> [ACTIVITY] Quote the entries that follow exactly, leaving none out.

> [DATA RECORDS]
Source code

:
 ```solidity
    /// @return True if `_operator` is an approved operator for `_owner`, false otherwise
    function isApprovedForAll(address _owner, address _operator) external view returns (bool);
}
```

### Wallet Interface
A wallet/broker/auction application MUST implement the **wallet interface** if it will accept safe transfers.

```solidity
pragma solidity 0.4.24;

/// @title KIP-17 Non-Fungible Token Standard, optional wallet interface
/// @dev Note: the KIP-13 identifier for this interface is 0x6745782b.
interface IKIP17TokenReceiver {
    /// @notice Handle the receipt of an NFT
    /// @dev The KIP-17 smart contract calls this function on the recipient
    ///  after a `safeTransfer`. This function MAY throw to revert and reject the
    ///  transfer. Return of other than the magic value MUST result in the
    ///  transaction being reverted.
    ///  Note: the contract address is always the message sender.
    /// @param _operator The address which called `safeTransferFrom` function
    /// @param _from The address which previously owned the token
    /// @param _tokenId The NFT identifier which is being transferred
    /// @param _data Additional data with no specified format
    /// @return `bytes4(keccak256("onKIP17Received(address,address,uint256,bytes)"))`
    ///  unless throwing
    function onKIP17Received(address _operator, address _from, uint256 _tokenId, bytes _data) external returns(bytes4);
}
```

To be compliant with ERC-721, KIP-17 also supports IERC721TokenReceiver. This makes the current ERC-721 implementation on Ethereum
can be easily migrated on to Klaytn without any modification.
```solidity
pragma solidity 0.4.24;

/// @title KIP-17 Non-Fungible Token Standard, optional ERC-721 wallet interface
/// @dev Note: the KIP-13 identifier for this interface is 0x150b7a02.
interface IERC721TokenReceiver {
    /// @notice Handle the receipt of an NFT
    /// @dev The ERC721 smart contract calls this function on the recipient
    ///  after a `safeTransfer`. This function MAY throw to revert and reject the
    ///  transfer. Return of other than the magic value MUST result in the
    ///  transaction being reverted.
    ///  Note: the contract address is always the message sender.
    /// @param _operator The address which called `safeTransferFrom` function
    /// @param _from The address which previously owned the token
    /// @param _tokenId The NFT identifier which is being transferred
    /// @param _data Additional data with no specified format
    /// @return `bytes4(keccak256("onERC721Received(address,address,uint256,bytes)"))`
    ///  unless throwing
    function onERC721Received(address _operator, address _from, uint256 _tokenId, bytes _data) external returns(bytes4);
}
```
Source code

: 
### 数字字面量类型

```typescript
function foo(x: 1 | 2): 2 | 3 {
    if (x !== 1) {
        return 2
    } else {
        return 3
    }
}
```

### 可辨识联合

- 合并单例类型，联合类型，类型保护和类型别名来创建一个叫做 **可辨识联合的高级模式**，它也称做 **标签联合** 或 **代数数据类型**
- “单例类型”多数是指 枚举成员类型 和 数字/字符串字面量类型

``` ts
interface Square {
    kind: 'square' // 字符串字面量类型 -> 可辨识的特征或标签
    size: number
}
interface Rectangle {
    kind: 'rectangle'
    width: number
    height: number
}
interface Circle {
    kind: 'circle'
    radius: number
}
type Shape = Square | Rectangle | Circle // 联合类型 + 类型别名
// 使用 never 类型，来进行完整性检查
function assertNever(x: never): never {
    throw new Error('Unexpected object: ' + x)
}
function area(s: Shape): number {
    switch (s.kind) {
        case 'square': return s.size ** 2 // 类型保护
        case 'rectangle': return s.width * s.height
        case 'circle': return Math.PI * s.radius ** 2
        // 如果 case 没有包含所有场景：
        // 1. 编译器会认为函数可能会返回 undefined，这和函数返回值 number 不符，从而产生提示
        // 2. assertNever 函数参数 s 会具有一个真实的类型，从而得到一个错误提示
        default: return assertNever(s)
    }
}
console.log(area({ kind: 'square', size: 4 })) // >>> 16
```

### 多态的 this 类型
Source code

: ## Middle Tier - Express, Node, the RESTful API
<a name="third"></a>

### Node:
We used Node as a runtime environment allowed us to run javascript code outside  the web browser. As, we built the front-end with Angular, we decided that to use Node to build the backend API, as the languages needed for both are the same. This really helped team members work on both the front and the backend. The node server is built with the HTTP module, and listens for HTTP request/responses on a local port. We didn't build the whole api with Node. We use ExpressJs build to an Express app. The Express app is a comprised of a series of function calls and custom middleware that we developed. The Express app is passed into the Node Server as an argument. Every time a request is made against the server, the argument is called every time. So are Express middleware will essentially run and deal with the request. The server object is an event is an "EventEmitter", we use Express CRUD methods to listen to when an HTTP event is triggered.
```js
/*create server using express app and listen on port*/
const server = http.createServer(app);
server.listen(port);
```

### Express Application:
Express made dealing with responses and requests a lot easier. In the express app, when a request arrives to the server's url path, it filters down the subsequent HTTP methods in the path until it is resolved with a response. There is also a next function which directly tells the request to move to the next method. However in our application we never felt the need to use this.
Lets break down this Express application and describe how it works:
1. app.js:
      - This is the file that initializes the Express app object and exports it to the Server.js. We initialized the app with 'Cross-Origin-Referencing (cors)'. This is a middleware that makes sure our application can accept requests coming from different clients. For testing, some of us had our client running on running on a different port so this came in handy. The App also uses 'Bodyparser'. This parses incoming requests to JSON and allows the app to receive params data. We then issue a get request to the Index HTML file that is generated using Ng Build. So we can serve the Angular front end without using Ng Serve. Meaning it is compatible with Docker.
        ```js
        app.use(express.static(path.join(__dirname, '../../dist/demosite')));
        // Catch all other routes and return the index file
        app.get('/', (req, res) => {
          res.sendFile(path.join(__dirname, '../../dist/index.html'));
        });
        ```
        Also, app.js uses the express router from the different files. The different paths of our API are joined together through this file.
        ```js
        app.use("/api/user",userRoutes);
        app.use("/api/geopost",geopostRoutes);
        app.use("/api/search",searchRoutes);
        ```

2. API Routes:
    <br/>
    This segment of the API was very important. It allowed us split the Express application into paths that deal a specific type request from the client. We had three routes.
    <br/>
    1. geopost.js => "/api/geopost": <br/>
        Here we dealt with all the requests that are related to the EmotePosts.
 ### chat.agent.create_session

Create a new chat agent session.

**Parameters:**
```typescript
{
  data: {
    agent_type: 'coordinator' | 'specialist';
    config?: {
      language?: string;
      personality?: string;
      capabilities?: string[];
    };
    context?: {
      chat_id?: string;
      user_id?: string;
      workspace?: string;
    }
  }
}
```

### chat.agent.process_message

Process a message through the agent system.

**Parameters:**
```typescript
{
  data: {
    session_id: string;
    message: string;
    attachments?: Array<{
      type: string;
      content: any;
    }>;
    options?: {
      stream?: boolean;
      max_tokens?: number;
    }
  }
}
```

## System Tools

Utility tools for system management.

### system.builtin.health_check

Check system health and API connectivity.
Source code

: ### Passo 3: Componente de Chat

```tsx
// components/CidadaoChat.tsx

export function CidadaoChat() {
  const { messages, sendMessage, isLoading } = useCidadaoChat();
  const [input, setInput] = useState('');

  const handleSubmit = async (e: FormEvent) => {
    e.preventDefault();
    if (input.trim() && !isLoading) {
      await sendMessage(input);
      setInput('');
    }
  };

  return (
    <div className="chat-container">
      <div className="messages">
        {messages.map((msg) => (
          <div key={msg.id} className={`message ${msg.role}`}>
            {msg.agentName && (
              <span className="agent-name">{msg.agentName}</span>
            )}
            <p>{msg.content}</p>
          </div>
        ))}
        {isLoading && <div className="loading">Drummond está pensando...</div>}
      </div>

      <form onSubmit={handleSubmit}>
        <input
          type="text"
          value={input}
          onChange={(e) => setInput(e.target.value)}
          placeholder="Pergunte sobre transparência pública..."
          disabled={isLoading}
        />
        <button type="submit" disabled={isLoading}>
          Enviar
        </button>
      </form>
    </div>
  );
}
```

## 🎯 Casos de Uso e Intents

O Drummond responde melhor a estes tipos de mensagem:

> [EXERCISE ANSWER]
Source code

:
 ```solidity
    /// @return True if `_operator` is an approved operator for `_owner`, false otherwise
    function isApprovedForAll(address _owner, address _operator) external view returns (bool);
}
```

### Wallet Interface
A wallet/broker/auction application MUST implement the **wallet interface** if it will accept safe transfers.

```solidity
pragma solidity 0.4.24;

/// @title KIP-17 Non-Fungible Token Standard, optional wallet interface
/// @dev Note: the KIP-13 identifier for this interface is 0x6745782b.
interface IKIP17TokenReceiver {
    /// @notice Handle the receipt of an NFT
    /// @dev The KIP-17 smart contract calls this function on the recipient
    ///  after a `safeTransfer`. This function MAY throw to revert and reject the
    ///  transfer. Return of other than the magic value MUST result in the
    ///  transaction being reverted.
    ///  Note: the contract address is always the message sender.
    /// @param _operator The address which called `safeTransferFrom` function
    /// @param _from The address which previously owned the token
    /// @param _tokenId The NFT identifier which is being transferred
    /// @param _data Additional data with no specified format
    /// @return `bytes4(keccak256("onKIP17Received(address,address,uint256,bytes)"))`
    ///  unless throwing
    function onKIP17Received(address _operator, address _from, uint256 _tokenId, bytes _data) external returns(bytes4);
}
```

To be compliant with ERC-721, KIP-17 also supports IERC721TokenReceiver. This makes the current ERC-721 implementation on Ethereum
can be easily migrated on to Klaytn without any modification.
```solidity
pragma solidity 0.4.24;

/// @title KIP-17 Non-Fungible Token Standard, optional ERC-721 wallet interface
/// @dev Note: the KIP-13 identifier for this interface is 0x150b7a02.
interface IERC721TokenReceiver {
    /// @notice Handle the receipt of an NFT
    /// @dev The ERC721 smart contract calls this function on the recipient
    ///  after a `safeTransfer`. This function MAY throw to revert and reject the
    ///  transfer. Return of other than the magic value MUST result in the
    ///  transaction being reverted.
    ///  Note: the contract address is always the message sender.
    /// @param _operator The address which called `safeTransferFrom` function
    /// @param _from The address which previously owned the token
    /// @param _tokenId The NFT identifier which is being transferred
    /// @param _data Additional data with no specified format
    /// @return `bytes4(keccak256("onERC721Received(address,address,uint256,bytes)"))`
    ///  unless throwing
    function onERC721Received(address _operator, address _from, uint256 _tokenId, bytes _data) external returns(bytes4);
}
```
Source code

: 
### 数字字面量类型

```typescript
function foo(x: 1 | 2): 2 | 3 {
    if (x !== 1) {
        return 2
    } else {
        return 3
    }
}
```

### 可辨识联合

- 合并单例类型，联合类型，类型保护和类型别名来创建一个叫做 **可辨识联合的高级模式**，它也称做 **标签联合** 或 **代数数据类型**
- “单例类型”多数是指 枚举成员类型 和 数字/字符串字面量类型

``` ts
interface Square {
    kind: 'square' // 字符串字面量类型 -> 可辨识的特征或标签
    size: number
}
interface Rectangle {
    kind: 'rectangle'
    width: number
    height: number
}
interface Circle {
    kind: 'circle'
    radius: number
}
type Shape = Square | Rectangle | Circle // 联合类型 + 类型别名
// 使用 never 类型，来进行完整性检查
function assertNever(x: never): never {
    throw new Error('Unexpected object: ' + x)
}
function area(s: Shape): number {
    switch (s.kind) {
        case 'square': return s.size ** 2 // 类型保护
        case 'rectangle': return s.width * s.height
        case 'circle': return Math.PI * s.radius ** 2
        // 如果 case 没有包含所有场景：
        // 1. 编译器会认为函数可能会返回 undefined，这和函数返回值 number 不符，从而产生提示
        // 2. assertNever 函数参数 s 会具有一个真实的类型，从而得到一个错误提示
        default: return assertNever(s)
    }
}
console.log(area({ kind: 'square', size: 4 })) // >>> 16
```

### 多态的 this 类型
Source code

: ## Middle Tier - Express, Node, the RESTful API
<a name="third"></a>

### Node:
We used Node as a runtime environment allowed us to run javascript code outside  the web browser. As, we built the front-end with Angular, we decided that to use Node to build the backend API, as the languages needed for both are the same. This really helped team members work on both the front and the backend. The node server is built with the HTTP module, and listens for HTTP request/responses on a local port. We didn't build the whole api with Node. We use ExpressJs build to an Express app. The Express app is a comprised of a series of function calls and custom middleware that we developed. The Express app is passed into the Node Server as an argument. Every time a request is made against the server, the argument is called every time. So are Express middleware will essentially run and deal with the request. The server object is an event is an "EventEmitter", we use Express CRUD methods to listen to when an HTTP event is triggered.
```js
/*create server using express app and listen on port*/
const server = http.createServer(app);
server.listen(port);
```

### Express Application:
Express made dealing with responses and requests a lot easier. In the express app, when a request arrives to the server's url path, it filters down the subsequent HTTP methods in the path until it is resolved with a response. There is also a next function which directly tells the request to move to the next method. However in our application we never felt the need to use this.
Lets break down this Express application and describe how it works:
1. app.js:
      - This is the file that initializes the Express app object and exports it to the Server.js. We initialized the app with 'Cross-Origin-Referencing (cors)'. This is a middleware that makes sure our application can accept requests coming from different clients. For testing, some of us had our client running on running on a different port so this came in handy. The App also uses 'Bodyparser'. This parses incoming requests to JSON and allows the app to receive params data. We then issue a get request to the Index HTML file that is generated using Ng Build. So we can serve the Angular front end without using Ng Serve. Meaning it is compatible with Docker.
        ```js
        app.use(express.static(path.join(__dirname, '../../dist/demosite')));
        // Catch all other routes and return the index file
        app.get('/', (req, res) => {
          res.sendFile(path.join(__dirname, '../../dist/index.html'));
        });
        ```
        Also, app.js uses the express router from the different files. The different paths of our API are joined together through this file.
        ```js
        app.use("/api/user",userRoutes);
        app.use("/api/geopost",geopostRoutes);
        app.use("/api/search",searchRoutes);
        ```

2. API Routes:
    <br/>
    This segment of the API was very important. It allowed us split the Express application into paths that deal a specific type request from the client. We had three routes.
    <br/>
    1. geopost.js => "/api/geopost": <br/>
        Here we dealt with all the requests that are related to the EmotePosts.
 ### chat.agent.create_session

Create a new chat agent session.

**Parameters:**
```typescript
{
  data: {
    agent_type: 'coordinator' | 'specialist';
    config?: {
      language?: string;
      personality?: string;
      capabilities?: string[];
    };
    context?: {
      chat_id?: string;
      user_id?: string;
      workspace?: string;
    }
  }
}
```

### chat.agent.process_message

Process a message through the agent system.

**Parameters:**
```typescript
{
  data: {
    session_id: string;
    message: string;
    attachments?: Array<{
      type: string;
      content: any;
    }>;
    options?: {
      stream?: boolean;
      max_tokens?: number;
    }
  }
}
```

## System Tools

Utility tools for system management.

### system.builtin.health_check

Check system health and API connectivity.
Source code

: ### Passo 3: Componente de Chat

```tsx
// components/CidadaoChat.tsx

export function CidadaoChat() {
  const { messages, sendMessage, isLoading } = useCidadaoChat();
  const [input, setInput] = useState('');

  const handleSubmit = async (e: FormEvent) => {
    e.preventDefault();
    if (input.trim() && !isLoading) {
      await sendMessage(input);
      setInput('');
    }
  };

  return (
    <div className="chat-container">
      <div className="messages">
        {messages.map((msg) => (
          <div key={msg.id} className={`message ${msg.role}`}>
            {msg.agentName && (
              <span className="agent-name">{msg.agentName}</span>
            )}
            <p>{msg.content}</p>
          </div>
        ))}
        {isLoading && <div className="loading">Drummond está pensando...</div>}
      </div>

      <form onSubmit={handleSubmit}>
        <input
          type="text"
          value={input}
          onChange={(e) => setInput(e.target.value)}
          placeholder="Pergunte sobre transparência pública..."
          disabled={isLoading}
        />
        <button type="submit" disabled={isLoading}>
          Enviar
        </button>
      </form>
    </div>
  );
}
```

## 🎯 Casos de Uso e Intents

O Drummond responde melhor a estes tipos de mensagem:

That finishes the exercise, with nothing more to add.